▶ _Activity_
Reproduce the text of every entry below word for word, leaving out the pictures.

▶ _Records shown_
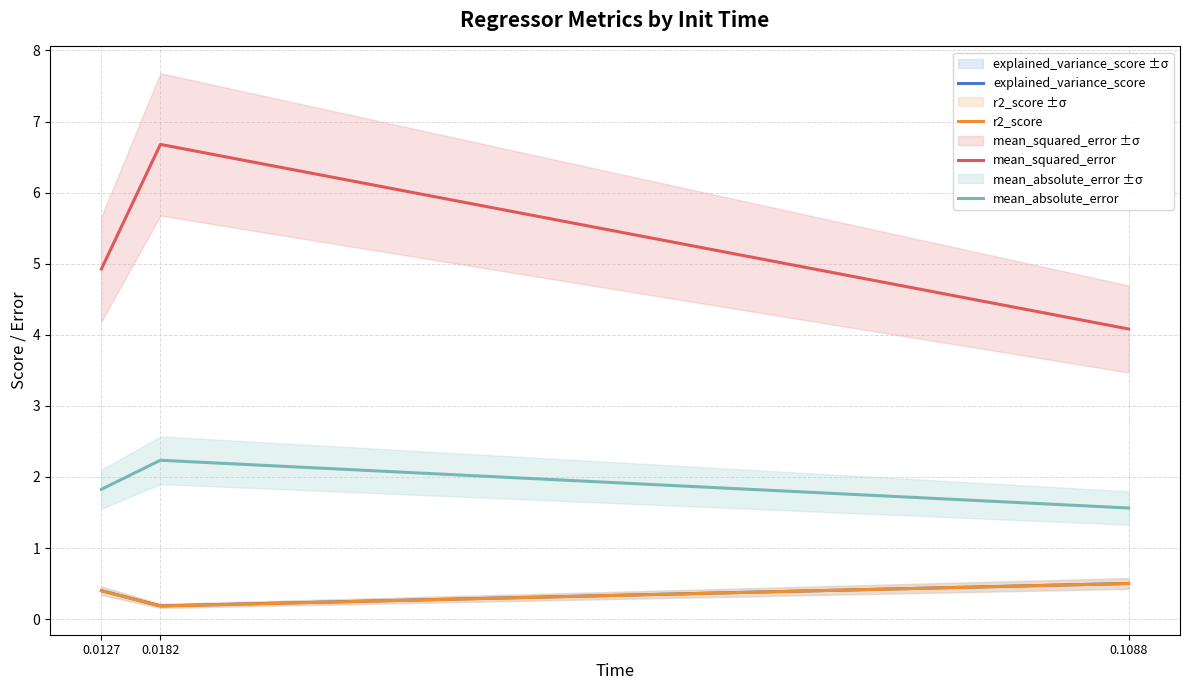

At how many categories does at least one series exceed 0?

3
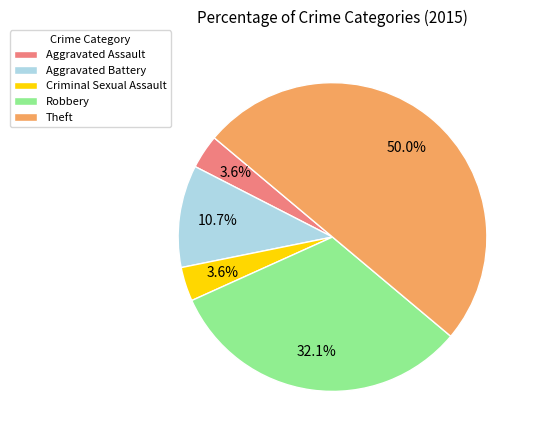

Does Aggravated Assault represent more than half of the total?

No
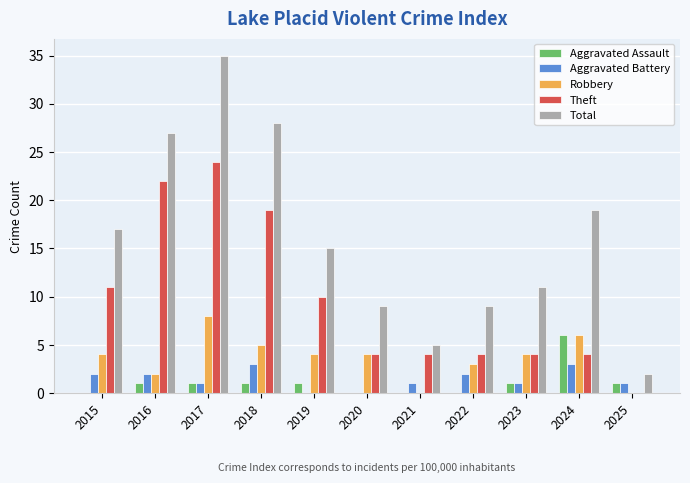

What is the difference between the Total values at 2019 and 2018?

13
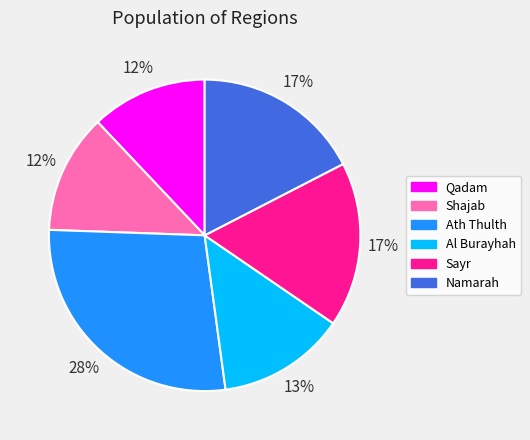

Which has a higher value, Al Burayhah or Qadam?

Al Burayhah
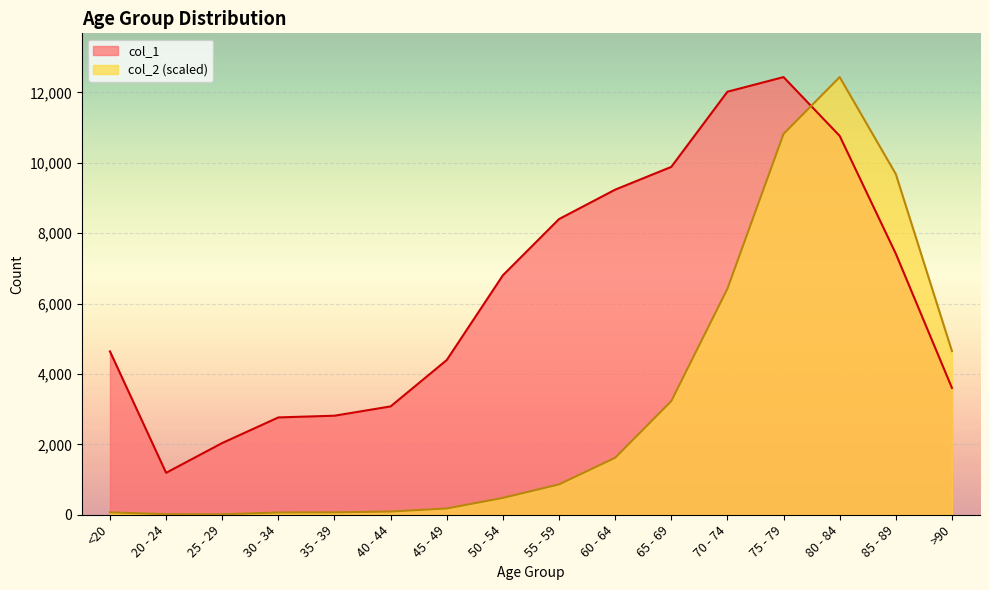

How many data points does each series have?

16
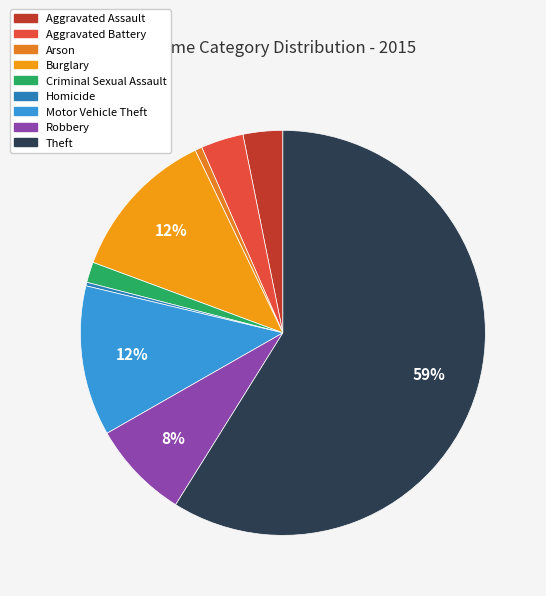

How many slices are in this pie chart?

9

▶ _Output of the task_
At how many categories does at least one series exceed 0?

3

Does Aggravated Assault represent more than half of the total?

No

What is the difference between the Total values at 2019 and 2018?

13

Which has a higher value, Al Burayhah or Qadam?

Al Burayhah

How many data points does each series have?

16

How many slices are in this pie chart?

9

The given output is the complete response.